Unlocking the value of Geospatial big data

Author: Ernest

Geospatial big data refers to spatial data that exceeds capacities of current computing systems. The rapid raise in the availability of locational data with data sources becoming endless brings new opportunities to push geospatial applications to solve global problems and derive revenue for businesses.

With advances in technology, source of locational data is becoming diverse, advances in space imaging technology now supports rapid collection of massive satellite images almost in near real-time, Internet of Things (IoT), Smartphones, Wearables, RFID Sensors are generating massive real-time, spatial temporal and Rapidly changing data with geolocation.

Opportunities in Geospatial big data

Access to massive geospatial big data integrated with analytics tools can immensely benefit businesses across various industries. Businesses are faced with decisions that largely depends on location as key variable making it the focal point between relational data and geospatial technology e.g.

  • Traffic managers are everyday faced with challenges regarding decisions on how to manage busy highways-route public vehicles, ambulances for fast mobility and how it lowers pollution and loss in revenues for  various economies. Road user’s data is critical in generating traffic congestion models, high peak and low peak fluctuations data among other rich datasets.

Practitioners in these sectors often undertake one time traffic surveys on a number of busy highways to generate vehicle volumes data for design and improvement of highways.
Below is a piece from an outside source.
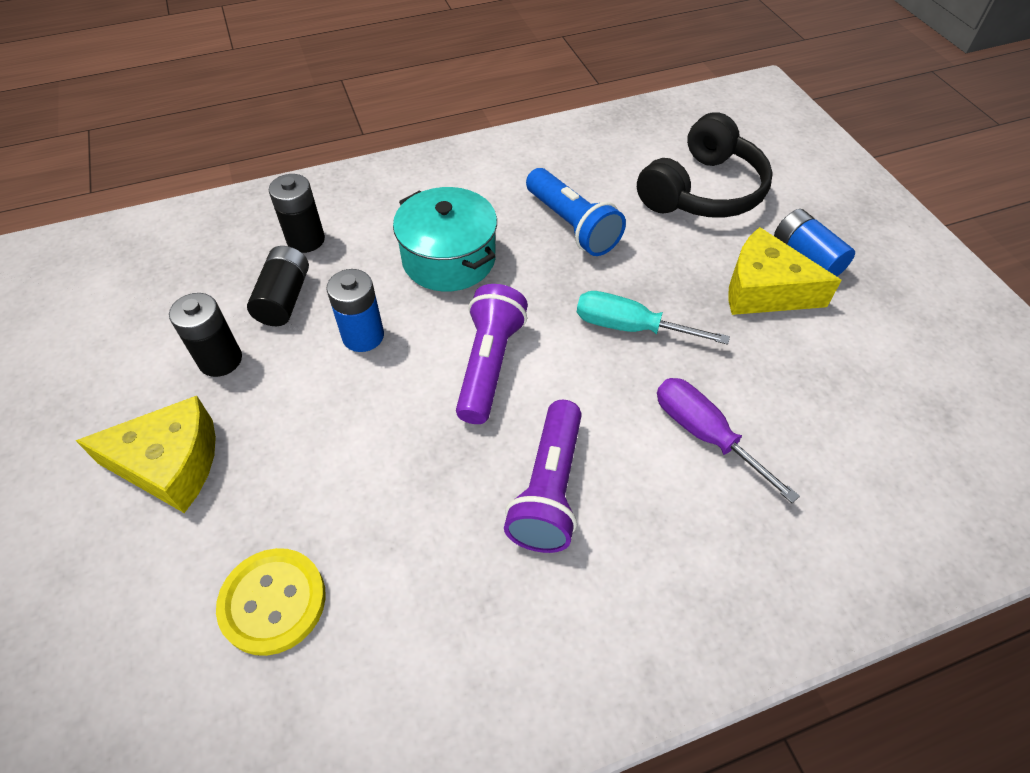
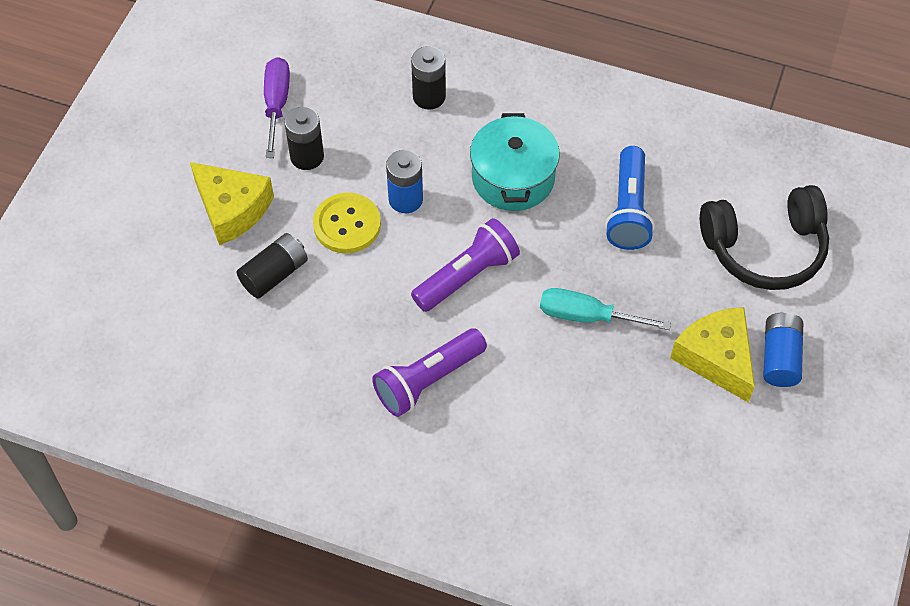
camera: 40 degrees right, 5 degrees up
yellow button [216,548,326,656] -> yellow button moved to [313,193,381,253]
black battery [247,246,309,326] -> black battery moved to [236,233,308,299]
turquoise screwdriver [577,291,730,345] -> turquoise screwdriver turned 45 degrees counterclockwise [540,288,671,330]
purple screwdriver [657,378,800,503] -> purple screwdriver moved to [264,57,290,158]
How can geospatial big data  be integrated with inputs from other sectors to improve transportation planning, traffic management ?

 

  • Analysis of huge, dynamic satellite images e.g. Sentinel Satellite coupled with Artificial Intelligence and Machine Learning Algorithms is changing the way farmers monitor growth of their cross fields, enabling them make critical decisions regarding the crop health at every stage of growth, when to apply fertilizers and when to apply aerosols and ability to estimate crop yields.
  • Health care providers, disease surveillance teams and field volunteers faced with a killer infection often need to reach remote and inaccessible villages to collect data, make diagnosis, formulate interventions to combat spread of epidemics e.g. Ebola in the recent past. With the penetration of mobile technology and Internet volumes of data can be produced from patients, close relatives, health professionals and policy makers. Location becomes key in generating statistics, models, maps that can help analyse, monitor and avert rapid spread of killer epidemics.

The opportunities in geospatial big data lies in the technologies and tools that ingest, integrate and analyses massive datasets delivered on user friendly platforms through a number of media.